CE 18 mars 2019 Commune de Mantségur-sur-Lauzon, req. n° 422460

A l’origine de cet arrêt du Conseil d’État du 18 mars 2019, le Tribunal administratif de Grenoble a été saisi d’un recours en annulation ainsi que d’une demande de référé suspension à l’encontre d’un permis de construire autorisant la transformation d’un bâtiment agricole en maison d’habitation, dans une zone très peu urbanisée, laissée à l’état naturel.

Le requérant était propriétaire d’une maison, située à environ 200 mètres du lieu du projet, et séparée de celui-ci par une parcelle boisée d’environ 67 mètres de longueur.

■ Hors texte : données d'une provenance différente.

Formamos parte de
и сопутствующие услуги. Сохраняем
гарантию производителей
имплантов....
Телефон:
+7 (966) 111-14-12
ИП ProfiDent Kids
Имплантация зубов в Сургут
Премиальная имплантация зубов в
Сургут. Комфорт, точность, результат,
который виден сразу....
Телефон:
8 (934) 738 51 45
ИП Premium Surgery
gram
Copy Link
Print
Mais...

Le Tribunal avait fait droit à la demande de suspension de permis de construire et avait admis l’intérêt à agir du requérant en se fondant sur la distance entre sa maison et le projet, mais également en retenant, d’une part que les boisements entre la propriété et le projet ne suffisaient pas pour occulter toute vue et tout bruit, et d’autre part, que le requérant avait indiqué avoir acquis cette propriété en raison de l’absence de voisinage.

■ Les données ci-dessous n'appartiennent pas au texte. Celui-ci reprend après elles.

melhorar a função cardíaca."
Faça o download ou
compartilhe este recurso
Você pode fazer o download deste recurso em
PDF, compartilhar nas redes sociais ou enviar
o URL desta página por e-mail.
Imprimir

Saisi d’un pourvoi contre l’ordonnance du Tribunal, le Conseil d’État rappelle au premier chef le considérant de principe relatif à l’intérêt à agir, établi dans la décision du 10 juin 2015, Brodelle et Gino (req. n° 386121), selon lequel « il appartient à tout requérant qui saisit le juge administratif d’un recours pour excès de pouvoir tendant à l’annulation d’un permis de construire, de démolir ou d’aménager, de préciser l’atteinte qu’il invoque pour justifier d’un intérêt lui donnant qualité pour agir, en faisant état de tous éléments suffisamment précis et étayés de nature à établir que cette atteinte est susceptible d’affecter directement les conditions d’occupation, d’utilisation ou de jouissance de son bien. Il appartient au défendeur, s’il entend contester l’intérêt à agir du requérant, d’apporter tous éléments de nature à établir que les atteintes alléguées sont dépourvues de réalité. Le juge de l’excès de pouvoir apprécie la recevabilité de la requête au vu des éléments ainsi versés au dossier par les parties, en écartant le cas échéant les allégations qu’il jugerait insuffisamment étayées mais sans pour autant exiger de l’auteur du recours qu’il apporte la preuve du caractère certain des atteintes qu’il invoque au soutien de la recevabilité de celui-ci ».

Ayant rappelé les règles d’appréciation de l’intérêt à agir par le juge administratif, le Conseil d’État annule l’ordonnance pour erreur de droit. En effet, il énonce que les éléments retenus par le Tribunal administratif pour admettre l’intérêt à agir du requérant « n’étaient pas à eux seuls de nature à établir une atteinte directe aux conditions d’occupation, d’utilisation ou de jouissance » de son bien par le propriétaire.

Jugeant l’affaire au fond, le Conseil d’État censure donc l’ordonnance du Tribunal administratif, rejette la demande de suspension et condamne le requérant en application de l’article L. 761-1 du Code de justice administrative.